Work to be completed
Print each line of the entries below verbatim, with no character altered, added, or dropped.

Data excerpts

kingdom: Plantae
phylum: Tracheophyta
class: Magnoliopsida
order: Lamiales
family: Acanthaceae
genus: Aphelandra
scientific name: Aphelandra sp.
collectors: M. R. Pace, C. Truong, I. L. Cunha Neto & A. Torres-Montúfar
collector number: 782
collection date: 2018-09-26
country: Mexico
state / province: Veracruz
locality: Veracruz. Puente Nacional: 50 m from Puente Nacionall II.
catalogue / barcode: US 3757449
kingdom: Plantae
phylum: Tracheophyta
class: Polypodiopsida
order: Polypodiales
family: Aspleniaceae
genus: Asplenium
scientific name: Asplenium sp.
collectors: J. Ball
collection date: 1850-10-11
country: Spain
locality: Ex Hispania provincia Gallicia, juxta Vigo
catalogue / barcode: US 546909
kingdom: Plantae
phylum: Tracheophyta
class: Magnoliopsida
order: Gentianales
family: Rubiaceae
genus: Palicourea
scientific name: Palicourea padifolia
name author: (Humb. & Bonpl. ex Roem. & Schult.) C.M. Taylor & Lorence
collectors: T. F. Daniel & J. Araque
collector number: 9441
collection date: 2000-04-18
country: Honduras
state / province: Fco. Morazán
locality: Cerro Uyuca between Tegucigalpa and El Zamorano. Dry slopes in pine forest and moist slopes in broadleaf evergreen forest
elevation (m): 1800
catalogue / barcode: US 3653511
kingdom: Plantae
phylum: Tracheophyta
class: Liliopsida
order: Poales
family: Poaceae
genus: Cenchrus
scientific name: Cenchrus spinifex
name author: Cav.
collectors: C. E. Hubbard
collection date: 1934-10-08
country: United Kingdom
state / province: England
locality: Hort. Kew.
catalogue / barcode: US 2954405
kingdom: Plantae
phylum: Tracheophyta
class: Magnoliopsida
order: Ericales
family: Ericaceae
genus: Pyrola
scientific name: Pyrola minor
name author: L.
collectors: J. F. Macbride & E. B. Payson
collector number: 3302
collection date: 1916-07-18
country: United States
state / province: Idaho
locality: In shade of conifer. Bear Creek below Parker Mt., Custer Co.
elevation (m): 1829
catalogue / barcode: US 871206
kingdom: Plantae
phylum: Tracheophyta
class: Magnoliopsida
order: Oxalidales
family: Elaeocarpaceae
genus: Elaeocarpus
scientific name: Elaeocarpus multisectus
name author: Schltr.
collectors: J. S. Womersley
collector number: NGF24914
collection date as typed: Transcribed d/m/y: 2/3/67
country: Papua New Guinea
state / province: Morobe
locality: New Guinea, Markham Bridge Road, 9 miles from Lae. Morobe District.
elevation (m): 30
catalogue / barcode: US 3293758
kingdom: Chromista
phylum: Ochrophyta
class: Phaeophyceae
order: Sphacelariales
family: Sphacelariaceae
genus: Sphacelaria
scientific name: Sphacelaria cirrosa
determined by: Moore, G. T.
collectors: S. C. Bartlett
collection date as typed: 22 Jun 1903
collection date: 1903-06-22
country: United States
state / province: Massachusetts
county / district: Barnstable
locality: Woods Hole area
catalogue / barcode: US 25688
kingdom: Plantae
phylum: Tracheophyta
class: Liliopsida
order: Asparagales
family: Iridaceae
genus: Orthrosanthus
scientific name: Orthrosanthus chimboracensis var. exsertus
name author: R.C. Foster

Exercise response
kingdom: Plantae
phylum: Tracheophyta
class: Magnoliopsida
order: Lamiales
family: Acanthaceae
genus: Aphelandra
scientific name: Aphelandra sp.
collectors: M. R. Pace, C. Truong, I. L. Cunha Neto & A. Torres-Montúfar
collector number: 782
collection date: 2018-09-26
country: Mexico
state / province: Veracruz
locality: Veracruz. Puente Nacional: 50 m from Puente Nacionall II.
catalogue / barcode: US 3757449
kingdom: Plantae
phylum: Tracheophyta
class: Polypodiopsida
order: Polypodiales
family: Aspleniaceae
genus: Asplenium
scientific name: Asplenium sp.
collectors: J. Ball
collection date: 1850-10-11
country: Spain
locality: Ex Hispania provincia Gallicia, juxta Vigo
catalogue / barcode: US 546909
kingdom: Plantae
phylum: Tracheophyta
class: Magnoliopsida
order: Gentianales
family: Rubiaceae
genus: Palicourea
scientific name: Palicourea padifolia
name author: (Humb. & Bonpl. ex Roem. & Schult.) C.M. Taylor & Lorence
collectors: T. F. Daniel & J. Araque
collector number: 9441
collection date: 2000-04-18
country: Honduras
state / province: Fco. Morazán
locality: Cerro Uyuca between Tegucigalpa and El Zamorano. Dry slopes in pine forest and moist slopes in broadleaf evergreen forest
elevation (m): 1800
catalogue / barcode: US 3653511
kingdom: Plantae
phylum: Tracheophyta
class: Liliopsida
order: Poales
family: Poaceae
genus: Cenchrus
scientific name: Cenchrus spinifex
name author: Cav.
collectors: C. E. Hubbard
collection date: 1934-10-08
country: United Kingdom
state / province: England
locality: Hort. Kew.
catalogue / barcode: US 2954405
kingdom: Plantae
phylum: Tracheophyta
class: Magnoliopsida
order: Ericales
family: Ericaceae
genus: Pyrola
scientific name: Pyrola minor
name author: L.
collectors: J. F. Macbride & E. B. Payson
collector number: 3302
collection date: 1916-07-18
country: United States
state / province: Idaho
locality: In shade of conifer. Bear Creek below Parker Mt., Custer Co.
elevation (m): 1829
catalogue / barcode: US 871206
kingdom: Plantae
phylum: Tracheophyta
class: Magnoliopsida
order: Oxalidales
family: Elaeocarpaceae
genus: Elaeocarpus
scientific name: Elaeocarpus multisectus
name author: Schltr.
collectors: J. S. Womersley
collector number: NGF24914
collection date as typed: Transcribed d/m/y: 2/3/67
country: Papua New Guinea
state / province: Morobe
locality: New Guinea, Markham Bridge Road, 9 miles from Lae. Morobe District.
elevation (m): 30
catalogue / barcode: US 3293758
kingdom: Chromista
phylum: Ochrophyta
class: Phaeophyceae
order: Sphacelariales
family: Sphacelariaceae
genus: Sphacelaria
scientific name: Sphacelaria cirrosa
determined by: Moore, G. T.
collectors: S. C. Bartlett
collection date as typed: 22 Jun 1903
collection date: 1903-06-22
country: United States
state / province: Massachusetts
county / district: Barnstable
locality: Woods Hole area
catalogue / barcode: US 25688
kingdom: Plantae
phylum: Tracheophyta
class: Liliopsida
order: Asparagales
family: Iridaceae
genus: Orthrosanthus
scientific name: Orthrosanthus chimboracensis var. exsertus
name author: R.C. Foster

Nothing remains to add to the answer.